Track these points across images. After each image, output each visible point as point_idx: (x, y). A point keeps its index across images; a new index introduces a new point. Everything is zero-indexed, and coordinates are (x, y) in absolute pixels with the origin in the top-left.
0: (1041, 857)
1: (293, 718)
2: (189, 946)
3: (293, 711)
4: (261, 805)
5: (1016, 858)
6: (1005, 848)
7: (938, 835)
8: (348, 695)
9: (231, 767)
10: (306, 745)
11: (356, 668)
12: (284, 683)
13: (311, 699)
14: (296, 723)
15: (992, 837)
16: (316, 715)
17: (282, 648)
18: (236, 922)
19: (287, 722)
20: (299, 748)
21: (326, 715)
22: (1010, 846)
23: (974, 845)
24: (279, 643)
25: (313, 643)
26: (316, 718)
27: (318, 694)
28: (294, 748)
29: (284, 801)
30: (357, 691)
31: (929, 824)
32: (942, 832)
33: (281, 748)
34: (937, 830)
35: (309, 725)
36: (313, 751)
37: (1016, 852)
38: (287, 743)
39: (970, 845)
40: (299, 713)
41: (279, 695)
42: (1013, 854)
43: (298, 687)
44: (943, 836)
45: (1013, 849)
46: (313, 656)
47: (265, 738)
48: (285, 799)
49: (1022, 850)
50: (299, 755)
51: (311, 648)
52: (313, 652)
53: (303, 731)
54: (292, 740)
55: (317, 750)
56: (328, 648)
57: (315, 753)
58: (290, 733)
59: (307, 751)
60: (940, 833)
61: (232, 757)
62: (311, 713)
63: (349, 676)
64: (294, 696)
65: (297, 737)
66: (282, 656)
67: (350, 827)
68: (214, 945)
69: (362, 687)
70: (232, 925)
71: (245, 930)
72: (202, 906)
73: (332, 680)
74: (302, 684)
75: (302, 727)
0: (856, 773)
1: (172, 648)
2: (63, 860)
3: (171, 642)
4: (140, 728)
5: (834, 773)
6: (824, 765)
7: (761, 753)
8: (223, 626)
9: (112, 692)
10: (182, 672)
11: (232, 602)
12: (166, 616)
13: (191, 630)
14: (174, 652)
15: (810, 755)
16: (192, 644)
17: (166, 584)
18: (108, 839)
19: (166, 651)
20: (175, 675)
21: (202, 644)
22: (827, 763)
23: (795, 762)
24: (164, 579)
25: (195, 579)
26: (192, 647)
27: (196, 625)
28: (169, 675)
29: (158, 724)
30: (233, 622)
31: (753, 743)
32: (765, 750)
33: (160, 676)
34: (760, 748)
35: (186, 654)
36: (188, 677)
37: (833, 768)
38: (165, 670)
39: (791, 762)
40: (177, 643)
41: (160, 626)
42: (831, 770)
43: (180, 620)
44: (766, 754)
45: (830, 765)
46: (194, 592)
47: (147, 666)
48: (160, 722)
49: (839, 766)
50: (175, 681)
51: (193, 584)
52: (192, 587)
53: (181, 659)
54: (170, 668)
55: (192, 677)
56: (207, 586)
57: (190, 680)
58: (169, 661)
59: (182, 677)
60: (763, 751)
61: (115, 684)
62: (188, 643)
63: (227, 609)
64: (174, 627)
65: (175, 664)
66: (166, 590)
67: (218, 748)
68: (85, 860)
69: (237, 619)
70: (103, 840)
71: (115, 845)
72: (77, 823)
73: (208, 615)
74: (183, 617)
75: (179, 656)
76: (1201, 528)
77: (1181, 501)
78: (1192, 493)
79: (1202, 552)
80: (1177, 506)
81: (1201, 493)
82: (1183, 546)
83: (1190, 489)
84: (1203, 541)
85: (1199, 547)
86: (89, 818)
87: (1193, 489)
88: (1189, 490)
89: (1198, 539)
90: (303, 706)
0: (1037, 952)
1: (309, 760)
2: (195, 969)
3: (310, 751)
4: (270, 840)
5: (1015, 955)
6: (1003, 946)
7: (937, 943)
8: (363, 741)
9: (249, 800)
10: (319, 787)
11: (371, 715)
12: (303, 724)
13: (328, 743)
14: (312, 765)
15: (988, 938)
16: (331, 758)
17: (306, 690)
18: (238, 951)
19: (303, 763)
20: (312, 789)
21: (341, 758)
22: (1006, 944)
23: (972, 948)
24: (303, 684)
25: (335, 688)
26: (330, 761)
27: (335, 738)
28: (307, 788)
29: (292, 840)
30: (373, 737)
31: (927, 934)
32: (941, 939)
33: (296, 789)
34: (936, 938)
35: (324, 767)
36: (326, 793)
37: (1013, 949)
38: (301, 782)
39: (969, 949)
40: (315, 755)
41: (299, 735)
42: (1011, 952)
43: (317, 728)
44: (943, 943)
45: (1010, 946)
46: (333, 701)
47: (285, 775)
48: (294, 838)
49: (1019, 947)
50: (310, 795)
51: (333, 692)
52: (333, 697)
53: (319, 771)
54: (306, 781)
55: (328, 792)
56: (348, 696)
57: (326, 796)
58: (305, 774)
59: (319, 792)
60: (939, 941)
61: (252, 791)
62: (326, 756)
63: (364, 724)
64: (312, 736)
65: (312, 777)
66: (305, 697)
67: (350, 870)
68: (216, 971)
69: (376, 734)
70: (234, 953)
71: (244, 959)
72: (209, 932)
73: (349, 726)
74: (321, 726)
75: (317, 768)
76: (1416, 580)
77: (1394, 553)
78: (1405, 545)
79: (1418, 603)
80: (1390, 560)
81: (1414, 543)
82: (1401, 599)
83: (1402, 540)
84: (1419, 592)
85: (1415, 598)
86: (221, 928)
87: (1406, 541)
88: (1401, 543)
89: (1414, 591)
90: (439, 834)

........

### [Problem details]
Taking the line with "70: (232, 925)" as the first and the line with "89: (1198, 539)" as the last, retype that stretch of the data above exactly, with no other lines.

### [Solution to this problem]
70: (232, 925)
71: (245, 930)
72: (202, 906)
73: (332, 680)
74: (302, 684)
75: (302, 727)
0: (856, 773)
1: (172, 648)
2: (63, 860)
3: (171, 642)
4: (140, 728)
5: (834, 773)
6: (824, 765)
7: (761, 753)
8: (223, 626)
9: (112, 692)
10: (182, 672)
11: (232, 602)
12: (166, 616)
13: (191, 630)
14: (174, 652)
15: (810, 755)
16: (192, 644)
17: (166, 584)
18: (108, 839)
19: (166, 651)
20: (175, 675)
21: (202, 644)
22: (827, 763)
23: (795, 762)
24: (164, 579)
25: (195, 579)
26: (192, 647)
27: (196, 625)
28: (169, 675)
29: (158, 724)
30: (233, 622)
31: (753, 743)
32: (765, 750)
33: (160, 676)
34: (760, 748)
35: (186, 654)
36: (188, 677)
37: (833, 768)
38: (165, 670)
39: (791, 762)
40: (177, 643)
41: (160, 626)
42: (831, 770)
43: (180, 620)
44: (766, 754)
45: (830, 765)
46: (194, 592)
47: (147, 666)
48: (160, 722)
49: (839, 766)
50: (175, 681)
51: (193, 584)
52: (192, 587)
53: (181, 659)
54: (170, 668)
55: (192, 677)
56: (207, 586)
57: (190, 680)
58: (169, 661)
59: (182, 677)
60: (763, 751)
61: (115, 684)
62: (188, 643)
63: (227, 609)
64: (174, 627)
65: (175, 664)
66: (166, 590)
67: (218, 748)
68: (85, 860)
69: (237, 619)
70: (103, 840)
71: (115, 845)
72: (77, 823)
73: (208, 615)
74: (183, 617)
75: (179, 656)
76: (1201, 528)
77: (1181, 501)
78: (1192, 493)
79: (1202, 552)
80: (1177, 506)
81: (1201, 493)
82: (1183, 546)
83: (1190, 489)
84: (1203, 541)
85: (1199, 547)
86: (89, 818)
87: (1193, 489)
88: (1189, 490)
89: (1198, 539)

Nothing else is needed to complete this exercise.